Craig: Or they just stop sending work, we don't hear from them, and they're not invited back.

Tom: That's more of the case for people who are trying to develop into members. Most of the people who quit do it the way Harry did it, throwing stuff on the ground and saying "I quit!" and stomping on it.

Given the transitional nature of groups like this, especially with the rotating membership, why do you think Hector has survived for so long?

Craig: My feeling is Hector's survival is due to there being 1 or 2 core people who have nothing better to do with their lives. That would be Tom Motley.

Tom: Am I 1 or 2?

Craig: You're enough for 2. Someone like Laurie Murphy is simply around the arts scene for so long in Denver and doesn't move away. Brian's the same way, and if you tend to be around Denver for any length of time you're in most of the ongoing groups to survive. You become a member that gets drawn in or you create the group yourself because you're committed to being in Denver. Through inertia, I don't know.

Would you say it's the force of will of those few people that keeps it together?

Tom: Everybody's looking at me!

LoRe: Tom needs someone to boss around.

Tom: I'm one of those control freaks who likes to boss people around.

LoRe: It's kind of an honor to be in Hector. Even though we may be published in other places, it's a way of living your art. It's a lot of work.

Craig: And that's definitely part of it. After you get your work done and the art is published, either locally or elsewhere, you feel like you've really accomplished something. The nice thing is since we're a cooperative we've shared some of the work, so you feel like you've accomplished something and it keeps you coming back for more.

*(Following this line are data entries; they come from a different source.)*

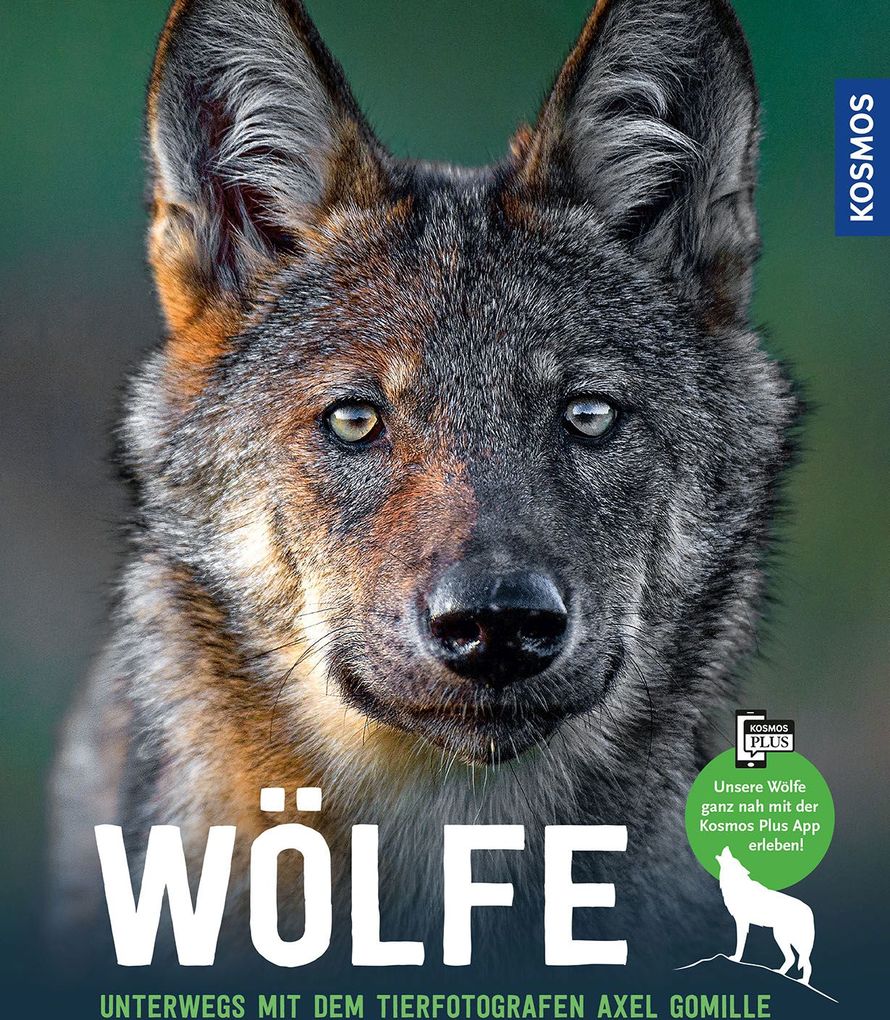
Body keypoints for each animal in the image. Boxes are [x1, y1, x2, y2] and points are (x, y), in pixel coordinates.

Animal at [716, 847, 815, 984]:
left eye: (733, 859)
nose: (727, 847)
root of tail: (808, 910)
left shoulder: (742, 922)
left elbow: (740, 944)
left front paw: (736, 959)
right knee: (802, 961)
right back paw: (795, 978)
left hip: (783, 938)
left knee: (797, 960)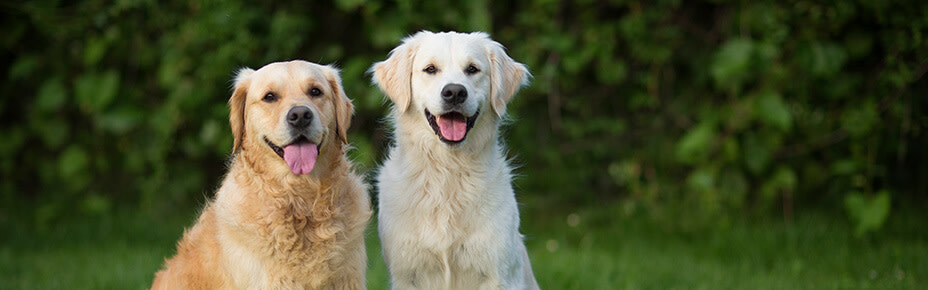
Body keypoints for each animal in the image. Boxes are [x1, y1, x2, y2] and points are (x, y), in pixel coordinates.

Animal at [370, 31, 540, 290]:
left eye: (472, 69)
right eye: (430, 69)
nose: (455, 92)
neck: (447, 170)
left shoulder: (497, 274)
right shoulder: (406, 274)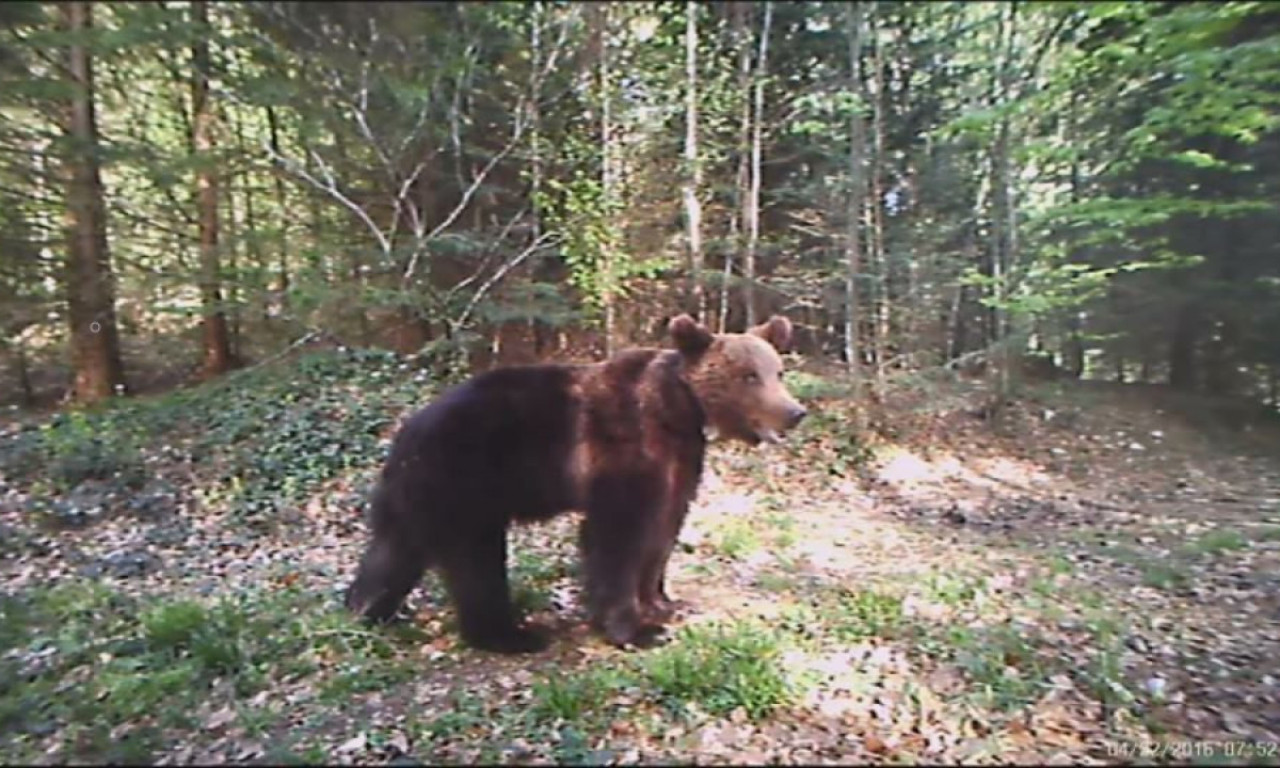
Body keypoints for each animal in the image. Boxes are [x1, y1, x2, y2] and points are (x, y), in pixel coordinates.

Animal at [345, 312, 803, 652]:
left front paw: (663, 603)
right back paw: (511, 635)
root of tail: (406, 433)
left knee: (391, 551)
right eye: (749, 375)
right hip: (465, 484)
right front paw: (635, 628)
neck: (678, 411)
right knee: (475, 561)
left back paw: (367, 611)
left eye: (778, 370)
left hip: (416, 496)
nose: (795, 412)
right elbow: (619, 537)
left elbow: (665, 528)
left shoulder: (680, 462)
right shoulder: (624, 454)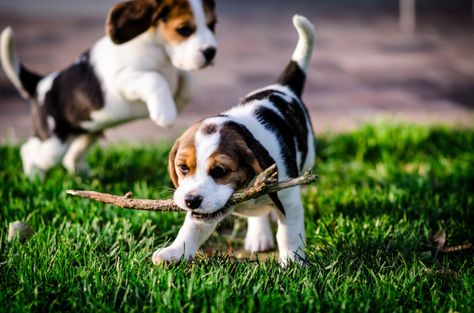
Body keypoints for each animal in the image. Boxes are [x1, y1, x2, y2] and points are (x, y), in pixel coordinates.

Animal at [0, 0, 218, 178]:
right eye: (184, 30)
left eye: (212, 25)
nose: (211, 52)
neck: (159, 50)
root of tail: (40, 85)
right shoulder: (122, 80)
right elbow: (154, 78)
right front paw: (165, 112)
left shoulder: (177, 71)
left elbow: (187, 80)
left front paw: (178, 100)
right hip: (52, 144)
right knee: (29, 152)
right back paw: (34, 179)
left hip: (89, 132)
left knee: (71, 157)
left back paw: (83, 177)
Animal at [155, 15, 314, 266]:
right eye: (183, 168)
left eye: (220, 170)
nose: (191, 200)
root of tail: (282, 87)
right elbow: (190, 230)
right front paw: (174, 252)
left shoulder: (288, 198)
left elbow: (289, 233)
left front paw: (293, 263)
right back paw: (258, 236)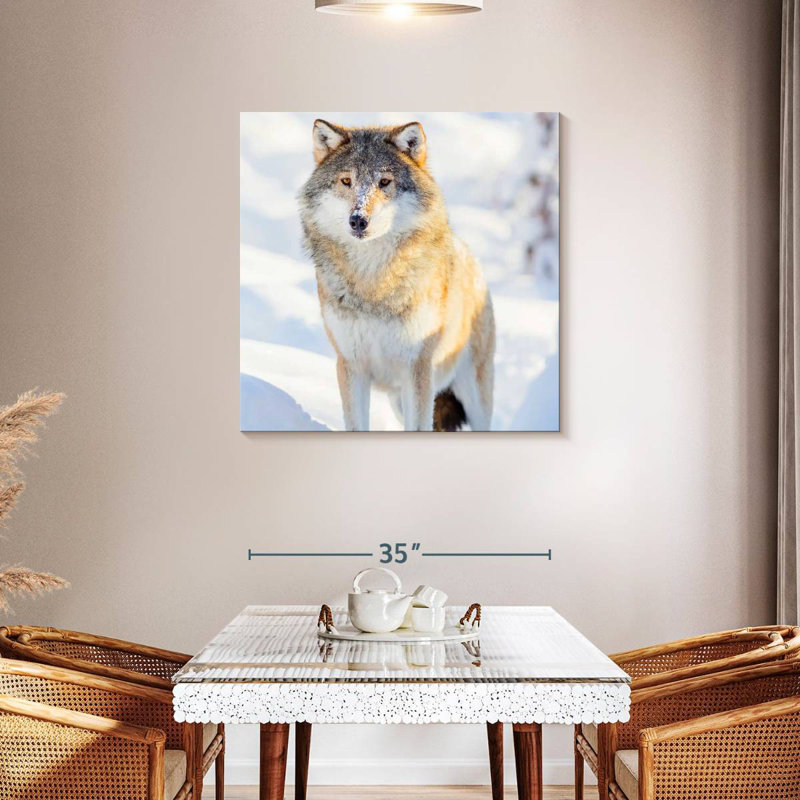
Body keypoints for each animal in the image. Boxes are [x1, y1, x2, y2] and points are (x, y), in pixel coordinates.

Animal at [299, 119, 495, 432]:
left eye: (384, 182)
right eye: (346, 181)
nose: (358, 220)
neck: (373, 281)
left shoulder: (417, 368)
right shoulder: (351, 366)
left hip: (471, 397)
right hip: (398, 401)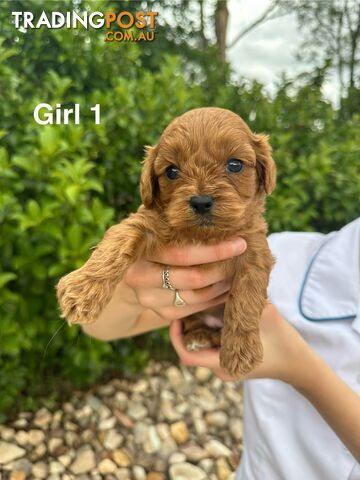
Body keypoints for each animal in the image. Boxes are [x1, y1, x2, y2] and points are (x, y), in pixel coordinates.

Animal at [57, 107, 276, 376]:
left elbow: (246, 298)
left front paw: (241, 351)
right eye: (172, 171)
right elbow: (117, 241)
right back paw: (198, 337)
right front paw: (82, 291)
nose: (201, 202)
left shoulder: (254, 251)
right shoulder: (145, 223)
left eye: (235, 165)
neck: (204, 236)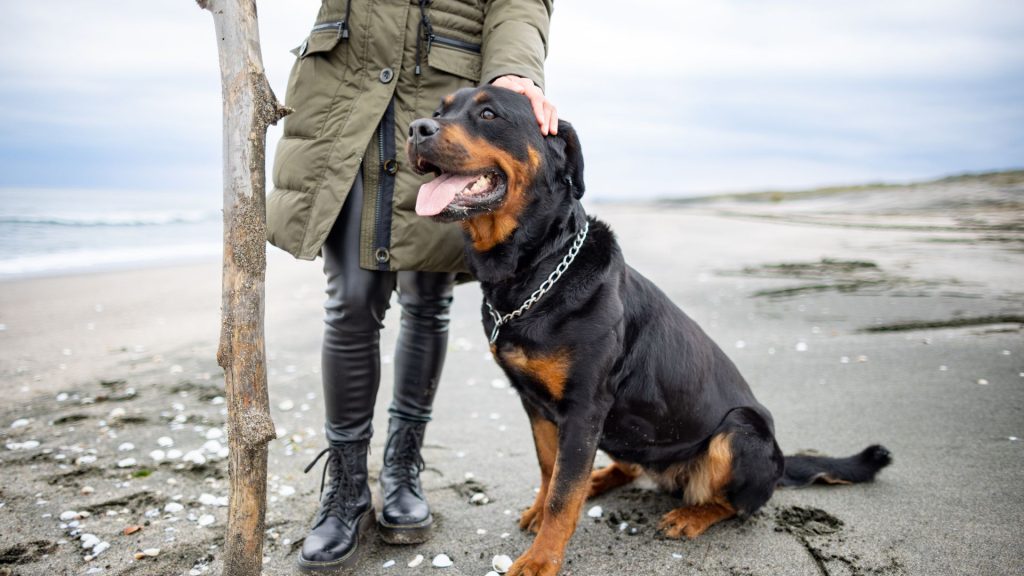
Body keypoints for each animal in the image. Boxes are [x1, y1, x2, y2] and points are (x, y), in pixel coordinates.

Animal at [403, 86, 892, 573]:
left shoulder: (584, 408)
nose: (416, 128)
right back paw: (599, 480)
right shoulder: (535, 403)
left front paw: (541, 560)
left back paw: (691, 515)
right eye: (440, 110)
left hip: (739, 432)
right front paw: (541, 513)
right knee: (626, 465)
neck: (536, 270)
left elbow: (563, 494)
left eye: (489, 113)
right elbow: (550, 469)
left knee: (736, 503)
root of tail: (779, 461)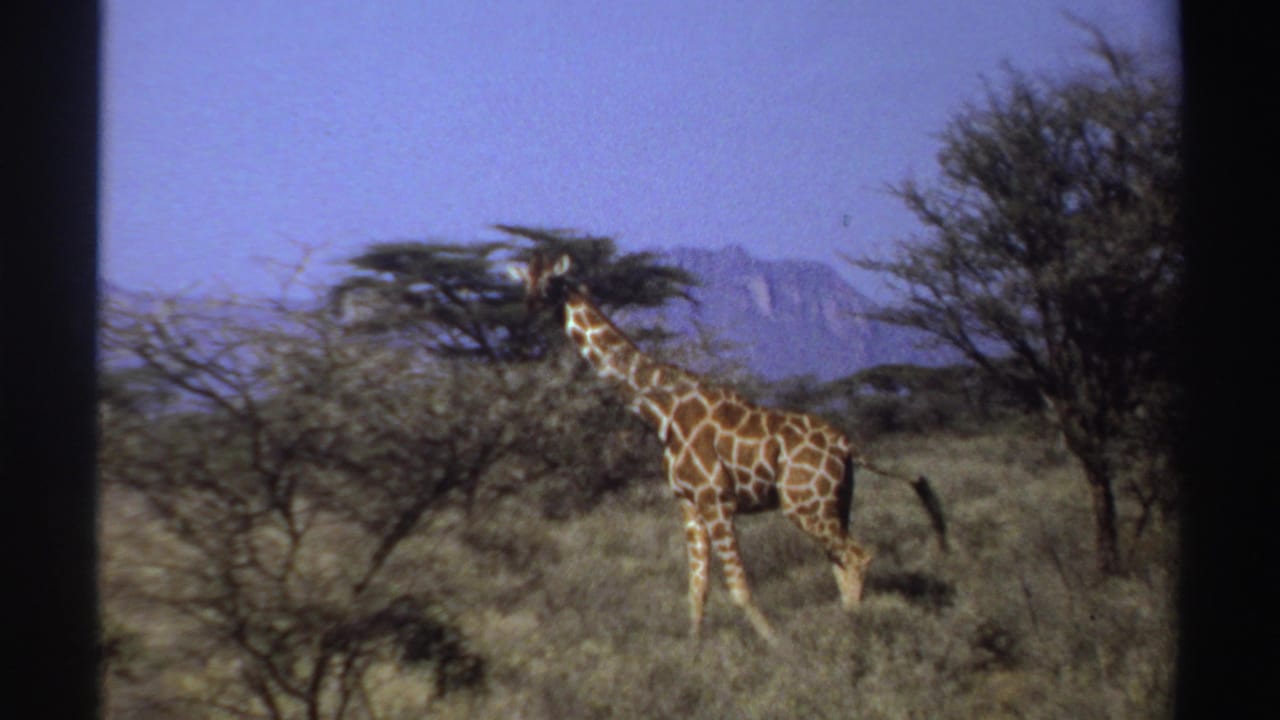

Even if it does take 3 or 4 years to accomplish something grandiose or significant in your own mind.

What measure of success would you say Hector has achieved over the years? Not necessarily through wide distribution, but in other ways as well.

Craig: I'd say it's in publications that are unusual for one reason or another.

Tom: Yeah, we've managed to market our work far and wide. We'd like to do it more and on a regular basis. Over the years we've given a couple of weekly papers work. They'll run us for a year or so and then drop us. But that's nice to be published on a regular basis. As far as the creative thing, I like the idea of passing cartoons around and having people laugh and working around the room and new challenges. I think we've taken some steps toward developing a new kind of comic strip. That was always the goal; at least for me, for some of the members it really isn't. But I think we have done some things with cartoons that haven't been seen before. Brian's a pretty good example of an utterly non- traditional comic strip, introducing fine art styles. Actually one of the fights we've had with cartoonists we've invited to join us and who turned us down, is with people who see what we are and object to everything we stand for. The question is, "Should there be a higher level of art and literature in comic strips or are comics just fine the way they are?"